Even if he does get hurt, it hasn't stopped him. So far this year, Lowry twice has taken stitches after practice wrecks -- stitches above one eyebrow from banging his head on the floor and stitches in his forehead from running into a teammate's elbow.
"I'm not going to cry about it," he said with a shrug. "I'll take my stitches and keep playing."
That has been Lowry's basic approach to a life filled with emotional cuts and bruises. Take your stitches and keep playing.
Kyle said he never has had a relationship with his father, Lonnie Lowry Sr., and doesn't remember the last time he talked to him. The main influences in his life have been his mom, Marie Holloway, and his older brother, Lonnie Jr. Former Saint Joseph's great and Philly area legend Jameer Nelson stepped in along the way as a mentor and workout partner, counseling Lowry on how to improve his game -- and how to navigate his way out of North Philly.
"I grew up in a horrible neighborhood," Lowry said. "Drugs, violence, crime, everything like that around me."
Another shrug.
"But a lot of people have been brought up in tough neighborhoods. My mother and brother made me strive to get good grades and get through school. [When I signed my letter-of-intent with Villanova,] it was the proudest day in my life. Nobody in my life had ever made it to college with a scholarship."

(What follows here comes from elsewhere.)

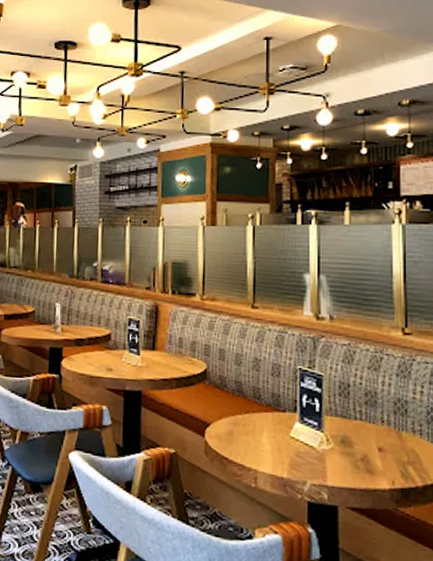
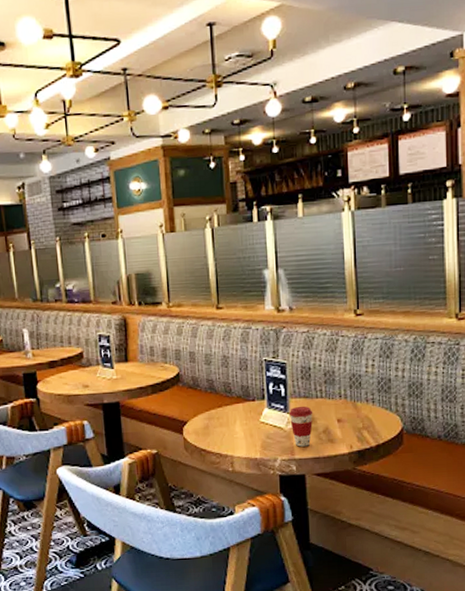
coffee cup: none [322,425,351,474] -> present [288,406,313,447]

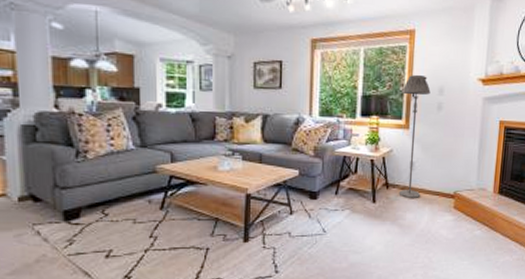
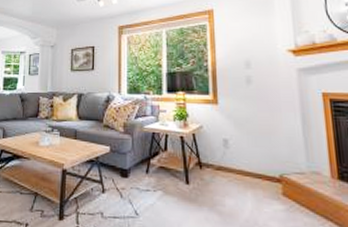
floor lamp: present [398,74,431,198] -> none [206,50,240,181]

Lowry's next on-court adjustment was going from prep star to college distributor. He has made the transition smoothly, averaging 11.4 points, team highs of 3.8 assists and 2.3 steals, and a remarkable 4.4 rebounds per game. Along the way, his pure point guard skills have made him an attractive candidate for early entry into the NBA draft.
"I'm not worried about that," Lowry said. "I'm thinking about Boston College [Villanova's opponent Friday night]. I'm not thinking about the future a bit."
Wright said he had one discussion this year with Lowry about the pros, and that's it.
"I said to him 'Look, play the way you are playing, the way you're playing has gotten you this attention, and just keep playing that way,'" Wright recalled. "'Don't change anything.'"
When the season is over -- this week, or in early April at the Final Four -- it will be time to evaluate whether Lowry is 'bout done at Villanova, dawg.